Cybersecurity -experts hebben een decryptor vrijgegeven voor een ransomware -stam genaamd Funkksec, waardoor slachtoffers gratis toegang tot hun bestanden kunnen herstellen.
“Omdat de ransomware nu als dood wordt beschouwd, hebben we de Decryptor uitgebracht voor openbare download,” zei Digitale onderzoeker Ladislav Zezula.
Funkksec, die tegen het einde van 2024 ontstond, heeft 172 slachtoffers opgeëist, volgens gegevens van Ransomware.Live. De overgrote meerderheid van de gerichte entiteiten bevindt zich in de VS, India en Brazilië, waarbij technologie, overheid en onderwijs de top drie sectoren zijn die door de groep zijn aangevallen.

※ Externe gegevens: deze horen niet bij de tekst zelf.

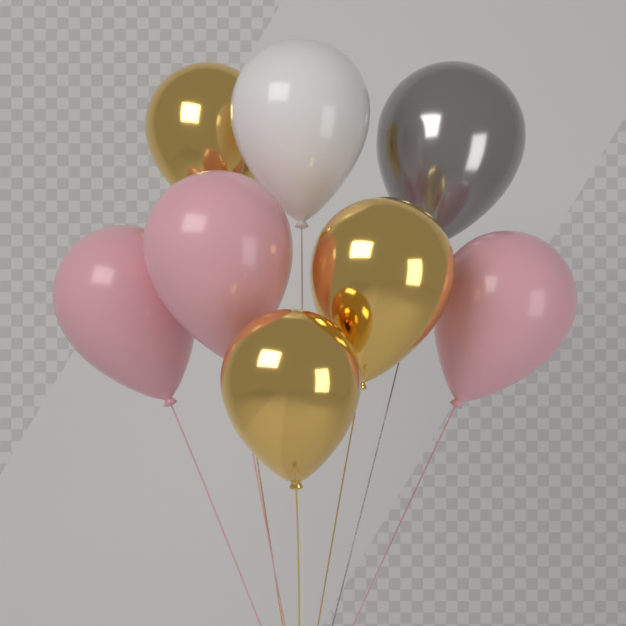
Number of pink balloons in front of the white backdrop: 3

Een analyse van funksec bij controlepunt eerder in januari vond tekenen dat de encryptor is ontwikkeld met hulp van kunstmatige intelligentie (AI) -hulpmiddelen. De groep heeft sinds 18 maart 2025 geen nieuwe slachtoffers toegevoegd aan haar gegevensleksite, wat suggereert dat de groep niet langer actief is.
Er wordt ook geloofd dat de groep bestond uit onervaren hackers die op zoek waren naar zichtbaarheid en erkenning door gelekte datasets te uploaden die zijn geassocieerd met eerdere hacktivisme -campagnes.
Funksec werd gebouwd met Rust, een snelle en efficiënte programmeertaal die nu populair is bij nieuwere ransomware -groepen. Andere families, zoals Blackcat en Agenda, gebruiken ook roest om hun aanvallen te helpen snel te lopen en detectie te voorkomen. Funkksec vertrouwt op de Orion-RS-bibliotheek (versie 0.17.7) voor codering, met behulp van de CHACHA20- en POLY1305-algoritmen om bestanden tijdens de routine te vergrendelen.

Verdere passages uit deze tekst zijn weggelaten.